Quicklooks are generated by power detecting, averaging and decimating in both azimuth and range directions by a configurable amount. IW and EW SLC product quicklooks are first de-burst and merged. the blue channel (B) representing an average of the absolute values of the two polarisations.
Better that they provide a real explanation to real users -- someone who knows what all this insider jargon means would not be reading the help page in the first place: "power detecting, averaging and decimating in both azimuth and range directions by a configurable amount. de-burst and merged"
Blue is either miscalculated or intentionally turned down.
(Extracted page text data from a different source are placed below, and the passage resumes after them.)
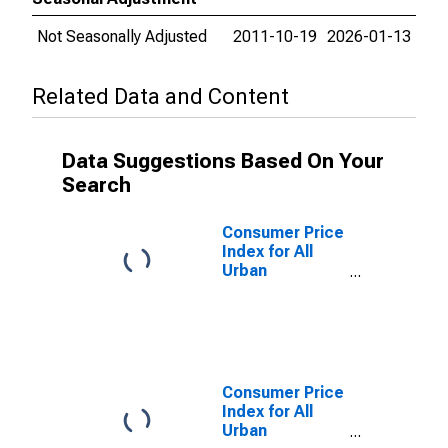
Not Seasonally Adjusted
2011-10-19
2026-01-13
Related Data and Content
Data Suggestions Based On Your
Search
Consumer Price
Index for All
Urban
Consumers:
Other goods
and services in
Urban Hawaii
(CBSA)
Consumer Price
Index for All
Urban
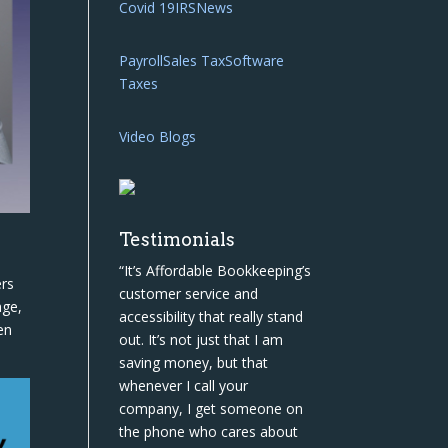
Covid 19
IRS
News
Payroll
Sales Tax
Software
Taxes
Video Blogs
Testimonials
“It’s Affordable Bookkeeping’s
ers
customer service and
age,
accessibility that really stand
en
out. It’s not just that I am
saving money, but that
whenever I call your
company, I get someone on
the phone who cares about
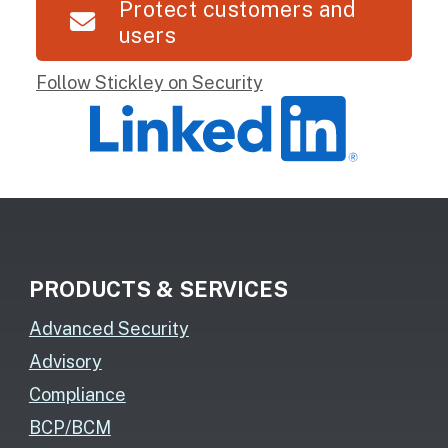
Protect customers and
users
Follow Stickley on Security
PRODUCTS & SERVICES
Advanced Security
Advisory
Compliance
BCP/BCM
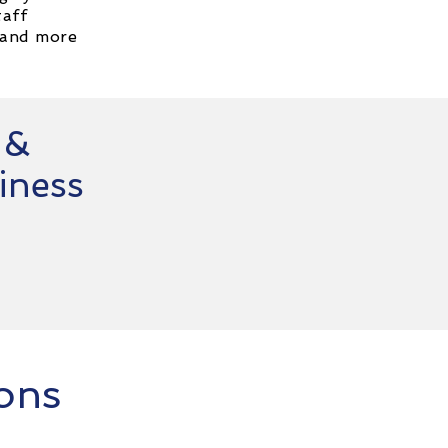
taff
 and more
 &
iness
ions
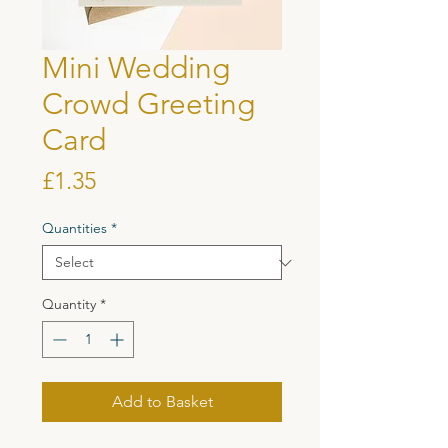
Mini Wedding
Crowd Greeting
Card
Price
£1.35
Quantities
*
Quantity
*
Add to Basket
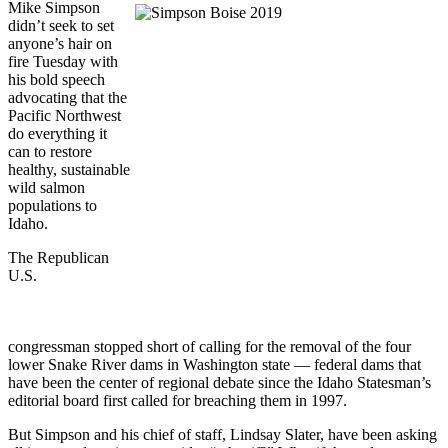
Mike Simpson
didn’t seek to set
anyone’s hair on
fire Tuesday with
his bold speech
advocating that the
Pacific Northwest
do everything it
can to restore
healthy, sustainable
wild salmon
populations to
Idaho.
The Republican
U.S.
congressman stopped short of calling for the removal of the four
lower Snake River dams in Washington state — federal dams that
have been the center of regional debate since the Idaho Statesman’s
editorial board first called for breaching them in 1997.
But Simpson and his chief of staff, Lindsay Slater, have been asking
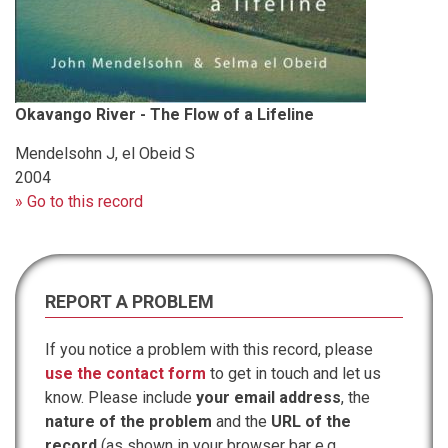
Okavango River - The Flow of a Lifeline
Mendelsohn J, el Obeid S
2004
» Go to this record
REPORT A PROBLEM
If you notice a problem with this record, please
use the contact form
to get in touch and let us
know. Please include
your email address
, the
nature of the problem
and the
URL of the
record
(as shown in your browser bar e.g.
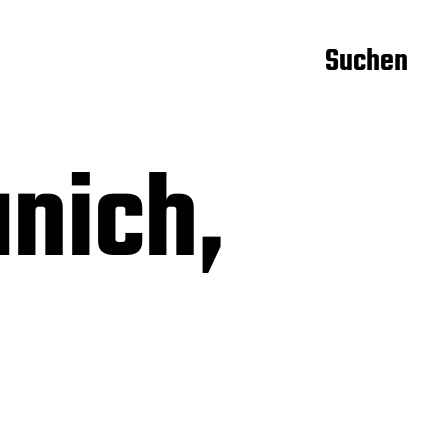
Suchen
nich,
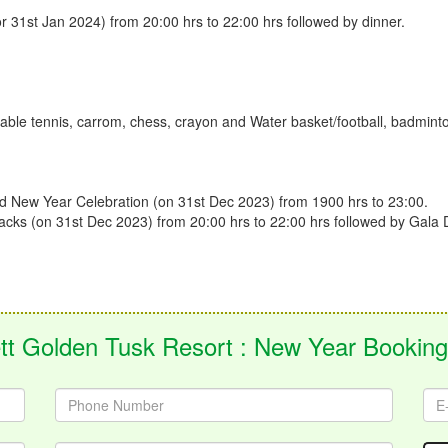
 31st Jan 2024) from 20:00 hrs to 22:00 hrs followed by dinner.
table tennis, carrom, chess, crayon and Water basket/football, badminton, 
nd New Year Celebration (on 31st Dec 2023) from 1900 hrs to 23:00.
Snacks (on 31st Dec 2023) from 20:00 hrs to 22:00 hrs followed by Gala 
tt Golden Tusk Resort : New Year Bookin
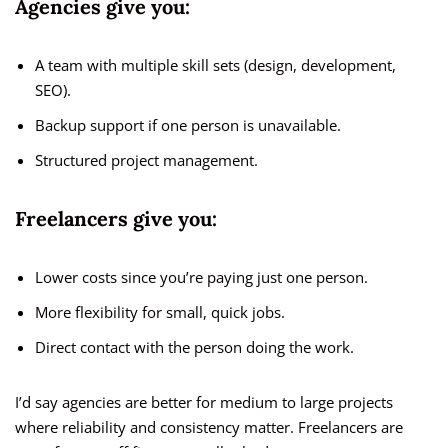
Agencies give you:
A team with multiple skill sets (design, development,
SEO).
Backup support if one person is unavailable.
Structured project management.
Freelancers give you:
Lower costs since you’re paying just one person.
More flexibility for small, quick jobs.
Direct contact with the person doing the work.
I’d say agencies are better for medium to large projects
where reliability and consistency matter. Freelancers are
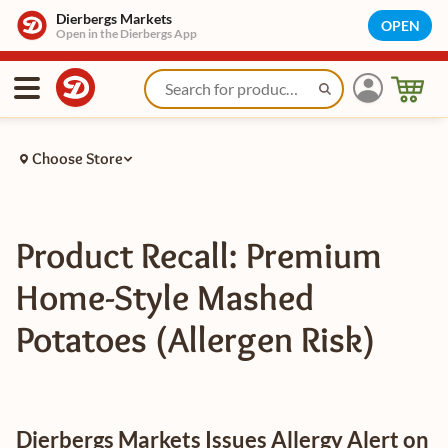
Dierbergs Markets
OPEN
Open in the Dierbergs App
Choose Store
Product Recall: Premium
Home-Style Mashed
Potatoes (Allergen Risk)
Dierbergs Markets Issues Allergy Alert on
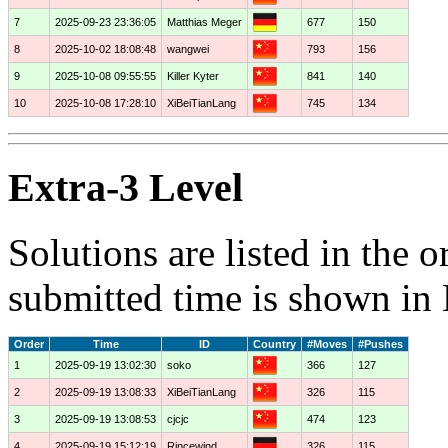
7
2025-09-23 23:36:05
Matthias Meger
677
150
8
2025-10-02 18:08:48
wangwei
793
156
9
2025-10-08 09:55:55
Killer Kyter
841
140
10
2025-10-08 17:28:10
XiBeiTianLang
745
134
Extra-3 Level
Solutions are listed in the 
submitted time is shown in
Order
Time
ID
Country
#Moves
#Pushes
1
2025-09-19 13:02:30
soko
366
127
2
2025-09-19 13:08:33
XiBeiTianLang
326
115
3
2025-09-19 13:08:53
cjcjc
474
123
4
2025-09-19 15:12:19
Rincewind
326
115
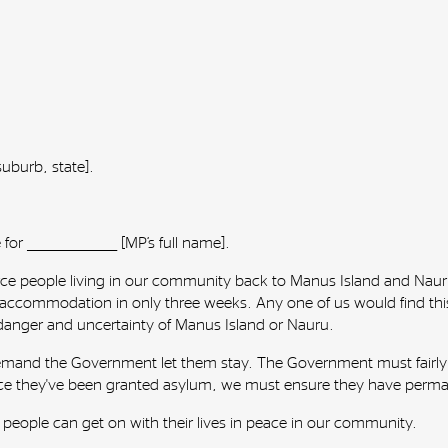
 [suburb, state].
r __________________ [MP’s full name].
rce people living in our community back to Manus Island and Nauru
ir accommodation in only three weeks. Any one of us would find this
 danger and uncertainty of Manus Island or Nauru.
nd demand the Government let them stay. The Government must fairly a
e they've been granted asylum, we must ensure they have permanen
e people can get on with their lives in peace in our community.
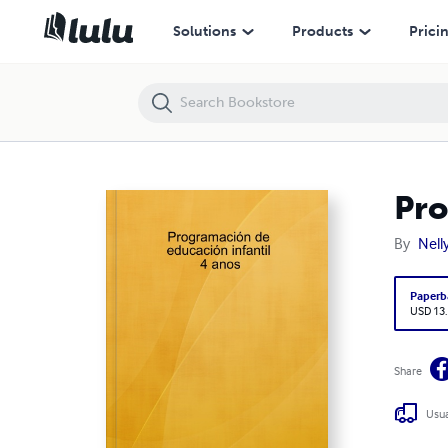
Programación de educación infantil 4 anos
Solutions
Products
Prici
Pro
By
Nell
Paperb
USD 13
Share
Usua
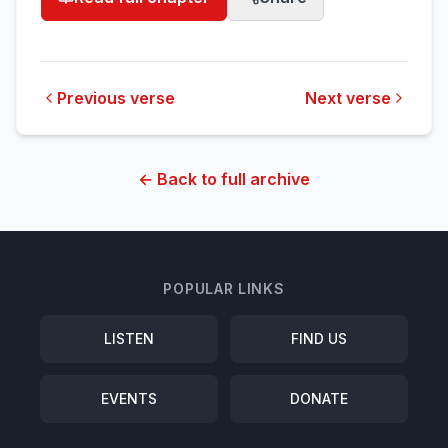
Previous verse
Next verse
← Back to full archive
POPULAR LINKS
LISTEN
FIND US
EVENTS
DONATE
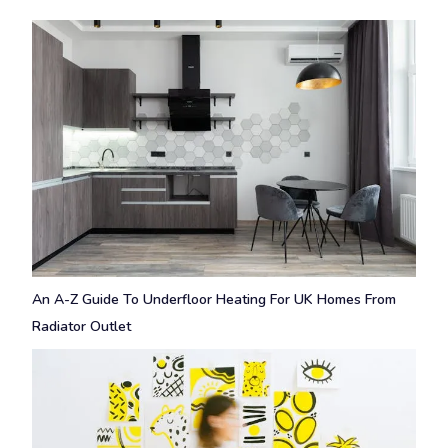
An A-Z Guide To Underfloor Heating For UK Homes From
Radiator Outlet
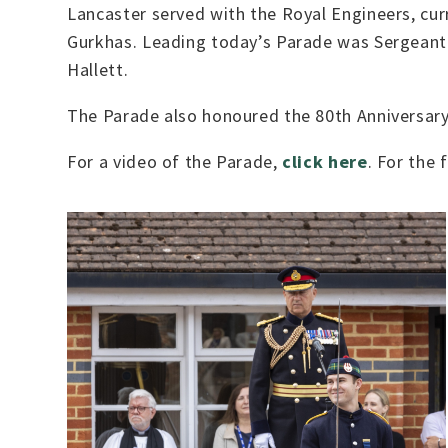
Lancaster served with the Royal Engineers, cu
Gurkhas. Leading today’s Parade was Sergeant
Hallett.
The Parade also honoured the 80th Anniversary 
For a video of the Parade,
click here
. For the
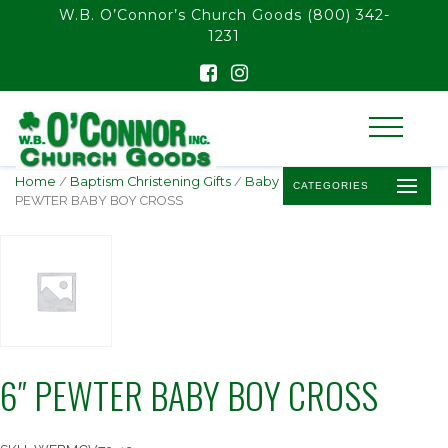
float(29.850746268656714)
W.B. O’Connor’s Church Goods
(800) 342-
1231
Home
/
Baptism Christening Gifts
/
Baby Baptism Crosses
/ 6″
CATEGORIES
PEWTER BABY BOY CROSS
6″ PEWTER BABY BOY CROSS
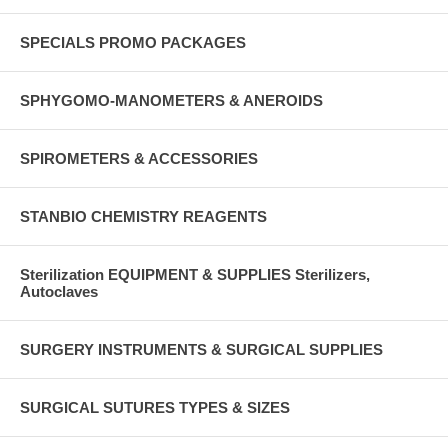
SPECIALS PROMO PACKAGES
SPHYGOMO-MANOMETERS & ANEROIDS
SPIROMETERS & ACCESSORIES
STANBIO CHEMISTRY REAGENTS
Sterilization EQUIPMENT & SUPPLIES Sterilizers,
Autoclaves
SURGERY INSTRUMENTS & SURGICAL SUPPLIES
SURGICAL SUTURES TYPES & SIZES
I don't see how adding two reasonably ranging positive numbers from R and G could produce 99.6% of the pixels having a grayscale less than 15. They must have crammed values down to the low end with an extreme use of the 'curves' tool in gimp or counterpart. The histogram below is for S1A_EW_GRDM_1SDH_20150103T060735_20150103T060809_004003_004D21_249B.quicklook.png
But if this was just for the pleasing red and yellow optics, they could simply have taken blue identically equal to 1 on the grayscale and gotten something visually indistinguishable, at least on this image. Been there, done that.
But the 'average of the absolute values of the two polarisations' could be a valid re-normalization effort, the purpose being to tone down excesses in the red-green channels. Maybe in some images this takes out gratuitous non-uniformity and mitigates noisy pixels.
I had some doubts that the documented algorithm was used [for blue channel]
Maybe they will give you a free ride on the space shuttle if you alert them to this problem?
Surely they intended square root of sum of the squares rather than sum of absolute values. Then to calculate the overall mean of the whole image and its std deviation, to divide for the multiples of it. These would reside in some small range mostly at the low end, which could be stretched to [0,255] to assign to each pixel in the blue channel.
Finalize the file system and downloads by Q2 2015?!? Holy toledo, that should have been finalized -- using synthetic data -- on the day of the launch. Parallel processing, not serial. They knew exactly what the data would look like the day the design was finalized.